The consumer price index rose 0.6% in the second quarter for an annual rate of 1.8%, according to the consensus of economists’ forecasts. That’s well within the central bank’s 1%-3% target range.
The annual rate will ease to just 0.7% in the third quarter, the bank forecast in its June Monetary Policy Statement. The second-quarter data is due to be released on Thursday, July 16.
“Disinflation remains the theme of 2009 as the economic contraction creates economic slack both at home and around the world,” said Brendan O’Donovan, chief economist at Westpac Banking Corp.
He expects “a generally weak inflation period over the coming two years that ultimately allows the OCR to remain low for some time.”
The central bank expects the worst recession in 30 years will extend through until the final quarter of 2009 with its effects lingering into next year, when unemployment is set to peak at 7.1%, according to the RBNZ’s estimate.
Exacerbating the drop off in the annual inflation rate, which peaked at 5.1% in the third quarter last year, is the roll off of the high-inflation second and third quarters of 2008 when oil prices were soaring and the housing market was still overheated.
Reserve Bank Governor Alan Bollard anticipated abating inflation pressures in July last year, when he embarked on what became the steepest easing cycle since the official cash rate was devised, looking through the third-quarter peak in inflation amid signs of a deteriorating global economy.
He kept the OCR at a record low 2.5% last month and has urged lenders to pass on more of the reductions in their floating rate loans. There’s a risk of even weaker than expected inflation data for the second quarter, resulting from more discounting by retailers, cuts to airfares and the impact of increased child-care subsidies, according to Philip Borkin, economist at ANZ Bank.
Upside risks include increases in energy and health-care costs, he said. Central banks in Europe and the US have printed money to flood the financial system with cash, to thaw credit markets frozen by the fall-out of the collapse in mortgage-related securities.
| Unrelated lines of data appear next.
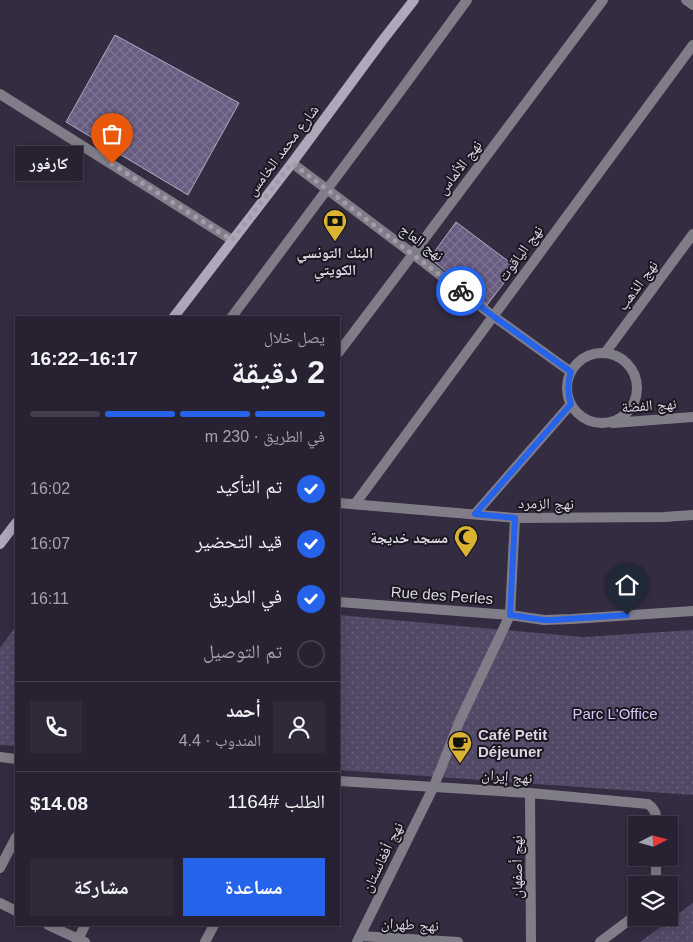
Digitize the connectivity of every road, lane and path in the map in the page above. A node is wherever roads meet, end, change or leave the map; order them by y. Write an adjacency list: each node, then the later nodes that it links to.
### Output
1 (414, 0): 8 (main road, شارع محمد الخامس)
2 (467, 0): 9 (street)
3 (603, 0): 12 (street, نهج الألماس)
4 (686, 0): 5 (street)
5 (693, 5)
6 (693, 45): 15 (street, نهج الياقوت)
7 (0, 94): 11 (street)
8 (292, 163): 9 (street, نهج العاج); 11 (main road, شارع محمد الخامس)
9 (327, 189): 12 (street, نهج العاج); 14 (street)
10 (693, 234): 17 (street, نهج الذهب)
11 (232, 240): 13 (main road, شارع محمد الخامس)
12 (414, 254): 15 (street, نهج العاج); 16 (street, نهج الألماس)
13 (175, 316)
14 (232, 316)
15 (493, 316): 18 (street, نهج العاج); 23 (street, نهج الياقوت)
16 (340, 351)
17 (605, 353): 18 (street); 21 (street)
18 (571, 372): 19 (street)
19 (571, 404): 21 (street); 24 (street)
20 (693, 417): 21 (street, نهج الفضة)
21 (608, 423)
22 (340, 503): 23 (street, نهج الزمرد)
23 (355, 504): 24 (street, نهج الزمرد)
24 (475, 514): 26 (street, نهج الزمرد)
25 (693, 515): 26 (street, نهج الزمرد)
26 (515, 518): 31 (street)
27 (15, 524): 28 (main road)
28 (0, 544)
29 (340, 602): 31 (street, Rue des Perles)
30 (693, 611): 31 (street, Rue des Perles)
31 (510, 615): 35 (street, نهج أفغانستان)
32 (0, 757): 33 (street)
33 (15, 759)
34 (340, 781): 35 (street, نهج إيران)
35 (434, 786): 36 (street, نهج إيران); 46 (street, نهج أفغانستان)
36 (530, 792): 37 (street, نهج إيران); 50 (street, نهج أصفهان)
37 (657, 816)
38 (15, 839): 39 (street)
39 (0, 868)
40 (0, 903): 41 (street)
41 (15, 910)
42 (628, 921): 51 (street)
43 (50, 926): 47 (street)
44 (85, 926): 47 (street)
45 (213, 926): 48 (street)
46 (358, 939): 49 (street, نهج طهران)
47 (80, 941)
48 (205, 942)
49 (458, 942)
50 (531, 942)
51 (600, 942)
The Bank of England last week kept its bond purchase programme unchanged at 125 billion, a decision some read as a signal the financial crisis is abating.
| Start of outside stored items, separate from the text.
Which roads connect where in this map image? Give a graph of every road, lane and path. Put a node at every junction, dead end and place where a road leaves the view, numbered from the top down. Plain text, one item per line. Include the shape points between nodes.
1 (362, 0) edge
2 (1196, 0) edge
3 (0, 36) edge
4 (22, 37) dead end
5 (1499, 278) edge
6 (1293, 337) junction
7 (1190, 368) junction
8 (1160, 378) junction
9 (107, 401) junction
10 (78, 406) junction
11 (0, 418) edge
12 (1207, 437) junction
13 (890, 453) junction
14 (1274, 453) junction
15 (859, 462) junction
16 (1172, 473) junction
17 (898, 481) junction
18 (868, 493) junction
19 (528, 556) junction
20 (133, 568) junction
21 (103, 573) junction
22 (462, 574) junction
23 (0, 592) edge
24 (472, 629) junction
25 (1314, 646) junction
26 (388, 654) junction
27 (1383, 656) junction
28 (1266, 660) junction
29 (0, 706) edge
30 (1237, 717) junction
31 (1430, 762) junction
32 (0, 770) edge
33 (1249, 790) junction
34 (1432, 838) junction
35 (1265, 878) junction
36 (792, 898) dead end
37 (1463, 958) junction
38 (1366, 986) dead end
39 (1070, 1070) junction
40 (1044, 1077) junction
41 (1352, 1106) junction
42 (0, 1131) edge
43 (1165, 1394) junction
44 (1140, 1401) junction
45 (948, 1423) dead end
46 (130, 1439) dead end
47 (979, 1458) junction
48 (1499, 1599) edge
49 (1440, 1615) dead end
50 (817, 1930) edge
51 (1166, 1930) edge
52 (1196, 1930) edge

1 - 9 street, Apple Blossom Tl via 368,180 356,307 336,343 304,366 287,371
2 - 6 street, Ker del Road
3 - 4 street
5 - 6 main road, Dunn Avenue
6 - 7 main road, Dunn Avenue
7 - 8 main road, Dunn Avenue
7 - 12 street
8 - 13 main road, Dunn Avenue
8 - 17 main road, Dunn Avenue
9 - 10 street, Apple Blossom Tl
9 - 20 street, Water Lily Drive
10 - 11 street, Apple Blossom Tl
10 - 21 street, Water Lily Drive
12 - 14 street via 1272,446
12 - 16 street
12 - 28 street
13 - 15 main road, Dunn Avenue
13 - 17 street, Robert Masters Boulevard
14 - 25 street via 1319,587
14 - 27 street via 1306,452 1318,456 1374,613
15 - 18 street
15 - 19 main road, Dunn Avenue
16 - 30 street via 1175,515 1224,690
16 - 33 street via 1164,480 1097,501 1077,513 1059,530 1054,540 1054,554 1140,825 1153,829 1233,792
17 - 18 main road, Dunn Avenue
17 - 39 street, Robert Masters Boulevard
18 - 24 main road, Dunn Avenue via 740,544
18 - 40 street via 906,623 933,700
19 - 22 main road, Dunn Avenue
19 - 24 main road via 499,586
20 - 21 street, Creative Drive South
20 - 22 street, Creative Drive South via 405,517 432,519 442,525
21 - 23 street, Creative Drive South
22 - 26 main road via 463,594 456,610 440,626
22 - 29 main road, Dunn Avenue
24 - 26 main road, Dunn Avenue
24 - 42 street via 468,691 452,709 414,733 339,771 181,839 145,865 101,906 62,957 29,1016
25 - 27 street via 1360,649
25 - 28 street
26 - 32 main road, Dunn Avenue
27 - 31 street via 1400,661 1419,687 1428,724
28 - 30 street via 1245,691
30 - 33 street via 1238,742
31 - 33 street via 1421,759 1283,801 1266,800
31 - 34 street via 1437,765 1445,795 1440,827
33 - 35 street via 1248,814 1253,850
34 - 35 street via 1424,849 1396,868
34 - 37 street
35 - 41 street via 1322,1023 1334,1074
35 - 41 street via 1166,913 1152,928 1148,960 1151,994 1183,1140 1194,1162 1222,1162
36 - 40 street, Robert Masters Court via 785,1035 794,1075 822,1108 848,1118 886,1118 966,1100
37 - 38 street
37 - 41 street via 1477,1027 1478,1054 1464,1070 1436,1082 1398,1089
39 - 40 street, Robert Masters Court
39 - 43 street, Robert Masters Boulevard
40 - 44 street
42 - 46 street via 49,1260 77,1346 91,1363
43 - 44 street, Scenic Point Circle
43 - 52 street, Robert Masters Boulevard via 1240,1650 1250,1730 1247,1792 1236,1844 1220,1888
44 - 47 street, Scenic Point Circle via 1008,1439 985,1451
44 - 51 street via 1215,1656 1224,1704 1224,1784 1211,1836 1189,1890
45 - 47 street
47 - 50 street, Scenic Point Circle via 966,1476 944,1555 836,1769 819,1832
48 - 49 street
“Central banks are alluding to the challenges that excess liquidity will present to the longer-term inflation picture,” Borkin said. “We consider this a risk as opposed to reality, and are equally mindful of deflationary forces in the short term.”
Transport is likely to show the strongest price gains for the second quarter, economists say, driven by resurgent fuel prices. Food prices may be little changed, according to UBS New Zealand. Housing and utilities may also barely budge, it said.
Crude oil sank on Friday, extending its slide on concern world growth won’t revive fast enough to stoke demand for fuel. US crude slipped 52 cents to US$59.89 a barrel, bringing its slide last week to 10%.